The last-hop switches facing the servers are layer 3 in the direction of the aggregation switches and layer 2 in the direction of the servers so ARP is handled normally and DHCP can be handled with standard DHCP-helper mechanisms. This allows the host networking stack to be vanilla (if you want it to be).
One scale problem with layer 2 networks is you have to go to layer 3 at some point and you have an aggregation node(s) that have to do a considerable amount of ARP request/reply traffic. The request/reply traffic is handled by the CPU of the machine processing. This can run the CPU hotter than you really want and if the aggregation nodes are control plane policing ARP (most sw vendors do), they will intermittently drop arp requests.

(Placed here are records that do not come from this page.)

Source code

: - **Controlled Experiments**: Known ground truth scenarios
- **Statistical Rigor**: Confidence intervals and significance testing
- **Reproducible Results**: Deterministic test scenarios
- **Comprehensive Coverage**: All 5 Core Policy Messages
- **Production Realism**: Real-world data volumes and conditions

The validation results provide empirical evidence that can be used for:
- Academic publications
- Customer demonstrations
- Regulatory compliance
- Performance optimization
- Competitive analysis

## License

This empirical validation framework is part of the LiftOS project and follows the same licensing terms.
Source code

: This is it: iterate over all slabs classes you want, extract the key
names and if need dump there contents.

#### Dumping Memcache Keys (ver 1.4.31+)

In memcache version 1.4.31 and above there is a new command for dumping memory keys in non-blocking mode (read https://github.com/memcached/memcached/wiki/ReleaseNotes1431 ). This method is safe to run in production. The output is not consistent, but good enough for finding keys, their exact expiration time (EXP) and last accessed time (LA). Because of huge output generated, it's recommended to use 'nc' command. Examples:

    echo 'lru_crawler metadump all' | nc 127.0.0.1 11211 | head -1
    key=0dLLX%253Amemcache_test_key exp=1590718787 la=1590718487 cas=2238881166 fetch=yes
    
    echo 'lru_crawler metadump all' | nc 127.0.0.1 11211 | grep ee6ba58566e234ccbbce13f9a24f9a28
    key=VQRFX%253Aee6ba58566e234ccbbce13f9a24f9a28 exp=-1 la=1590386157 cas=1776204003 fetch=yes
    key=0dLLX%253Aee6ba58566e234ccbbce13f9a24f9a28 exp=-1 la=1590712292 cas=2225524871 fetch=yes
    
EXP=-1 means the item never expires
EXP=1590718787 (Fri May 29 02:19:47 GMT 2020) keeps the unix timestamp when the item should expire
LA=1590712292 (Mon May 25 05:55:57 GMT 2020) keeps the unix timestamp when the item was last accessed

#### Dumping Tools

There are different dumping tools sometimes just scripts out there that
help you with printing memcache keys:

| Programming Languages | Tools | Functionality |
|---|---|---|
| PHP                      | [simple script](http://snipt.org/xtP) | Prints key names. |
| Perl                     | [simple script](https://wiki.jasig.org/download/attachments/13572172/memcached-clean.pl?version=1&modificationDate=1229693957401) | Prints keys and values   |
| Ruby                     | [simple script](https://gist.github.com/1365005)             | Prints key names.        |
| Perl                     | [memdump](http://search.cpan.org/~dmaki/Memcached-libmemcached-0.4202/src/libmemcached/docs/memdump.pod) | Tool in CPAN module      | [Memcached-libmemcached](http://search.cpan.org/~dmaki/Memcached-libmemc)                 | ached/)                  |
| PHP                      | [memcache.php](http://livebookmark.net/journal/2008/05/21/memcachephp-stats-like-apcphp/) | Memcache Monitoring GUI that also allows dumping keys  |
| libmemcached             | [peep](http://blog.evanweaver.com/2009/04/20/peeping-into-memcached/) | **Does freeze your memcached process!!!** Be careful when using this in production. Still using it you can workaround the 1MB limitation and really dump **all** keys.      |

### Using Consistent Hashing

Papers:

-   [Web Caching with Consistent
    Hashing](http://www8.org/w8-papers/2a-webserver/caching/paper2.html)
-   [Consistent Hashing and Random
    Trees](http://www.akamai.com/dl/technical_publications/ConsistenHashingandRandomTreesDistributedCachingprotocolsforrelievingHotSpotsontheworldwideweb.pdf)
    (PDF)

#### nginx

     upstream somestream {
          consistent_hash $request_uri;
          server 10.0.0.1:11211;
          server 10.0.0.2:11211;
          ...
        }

Once the request/reply is processed, the node pushes the ARP entry into hardware. ARP hardware tables are limited resources as well. If you exceed them, traffic will either be black-holed or forwarded by the CPU of the node. Both of these are undesirable.
Additionally, it becomes difficult to scale forwarding capacity of layer 2 spanning tree (or loop free) based networks to greater than 2 aggregation nodes since you will either block ports or create loops.
To run BGP, you would not have to run /32s everywhere. You could have multiple tiers of aggregation that keep your routing tables manageable. It would look something like this.
If you need some specifics to be advertised, scale would be dependent on the number of specifics that you desire to be advertised out of rack in the case above, so it would look something like this.
On the note about label switching versus ip forwarding, I would not think of it as either/or but rather both could be used since you need to eventually serve pages to users.
Yeah, i was specifically thinking of the prefixes jn the tor and agg layer. I read it as having all the vips in the rack as next hop /32s. Add a bunch of intra rack ecmp groups and its not insignificant. Im not sure i buy the feasability of /27 per rack or a simple /17 supernet at the agg layer long term. Rack address counts will not be uniform, id expect everything from /29s to /23s depending on host types. Assuming uniform allocation at the pod/dc level also seems like a stretch. Renumbering and super/subnetting is going to fragment the ip locality over time. Ecmping through the core eats yet more prefixes, and (Id guess) forces hot ones to be deagg'd.
All that said, you do get a couple thousand prefixes on your $10,000 trident box. And im obviously not an NE. So maybe it would work inside a small cluster.